- Try it -
Please return the data word for word and leave out any picture it contains.

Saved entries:

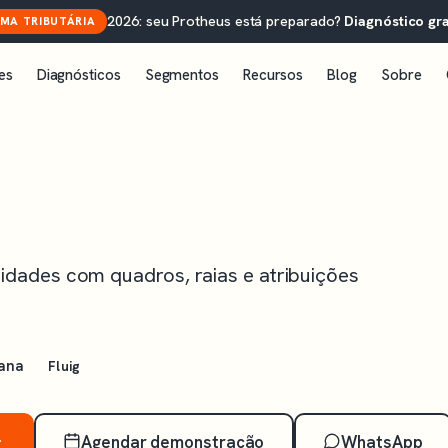
2026: seu Protheus está preparado?
Diagnóstico gra
MA TRIBUTÁRIA
es
Diagnósticos
Segmentos
Recursos
Blog
Sobre
vidades com quadros, raias e atribuições
mana
Fluig
Agendar demonstração
WhatsApp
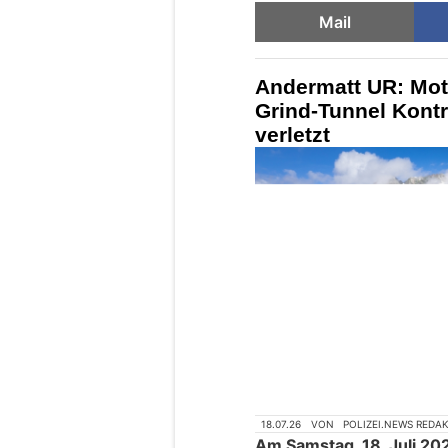
Mail
Andermatt UR: Moto
Grind-Tunnel Kontr
verletzt
18.07.26
VON
POLIZEI.NEWS REDA
Am Samstag, 18. Juli 202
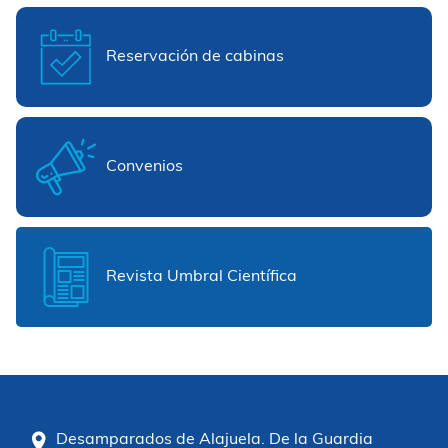
Reservación de cabinas
Convenios
Revista Umbral Científica
Desamparados de Alajuela. De la Guardia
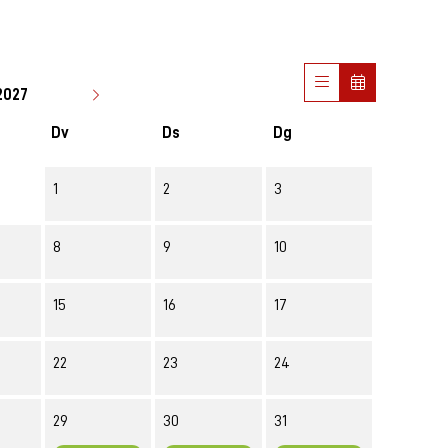
2027
Dv
Ds
Dg
1
2
3
8
9
10
15
16
17
22
23
24
Divendres 29 de gener
Dissabte 30 de gener
Diumenge 31 de gener
29
30
31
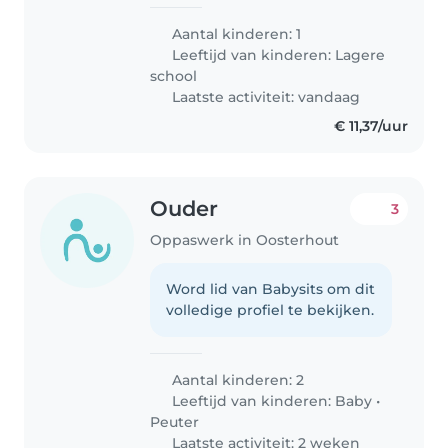
Aantal kinderen: 1
Leeftijd van kinderen:
Lagere
school
Laatste activiteit: vandaag
€ 11,37/uur
Ouder
3
Oppaswerk in Oosterhout
Word lid van Babysits om dit
volledige profiel te bekijken.
Aantal kinderen: 2
Leeftijd van kinderen:
Baby
•
Peuter
Laatste activiteit: 2 weken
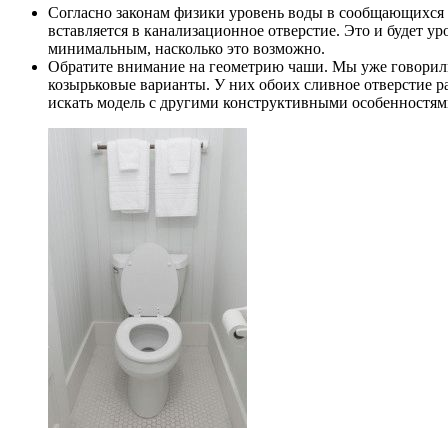
Согласно законам физики уровень воды в сообщающихся 
вставляется в канализационное отверстие. Это и будет у
минимальным, насколько это возможно.
Обратите внимание на геометрию чаши. Мы уже говорили
козырьковые варианты. У них обоих сливное отверстие ра
искать модель с другими конструктивными особенностям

- Answer to this problem -
2026: seu Protheus está preparado?
Diagnóstico gra
MA TRIBUTÁRIA
es
Diagnósticos
Segmentos
Recursos
Blog
Sobre
vidades com quadros, raias e atribuições
mana
Fluig
Agendar demonstração
WhatsApp
Mail
Andermatt UR: Moto
Grind-Tunnel Kontr
verletzt
18.07.26
VON
POLIZEI.NEWS REDA
Am Samstag, 18. Juli 202
Reservación de cabinas
Convenios
Revista Umbral Científica
Desamparados de Alajuela. De la Guardia
2027
Dv
Ds
Dg
1
2
3
8
9
10
15
16
17
22
23
24
Divendres 29 de gener
Dissabte 30 de gener
Diumenge 31 de gener
29
30
31
Aantal kinderen: 1
Leeftijd van kinderen:
Lagere
school
Laatste activiteit: vandaag
€ 11,37/uur
Ouder
3
Oppaswerk in Oosterhout
Word lid van Babysits om dit
volledige profiel te bekijken.
Aantal kinderen: 2
Leeftijd van kinderen:
Baby
•
Peuter
Laatste activiteit: 2 weken
Согласно законам физики уровень воды в сообщающихся 
вставляется в канализационное отверстие. Это и будет у
минимальным, насколько это возможно.
Обратите внимание на геометрию чаши. Мы уже говорили
козырьковые варианты. У них обоих сливное отверстие ра
искать модель с другими конструктивными особенностям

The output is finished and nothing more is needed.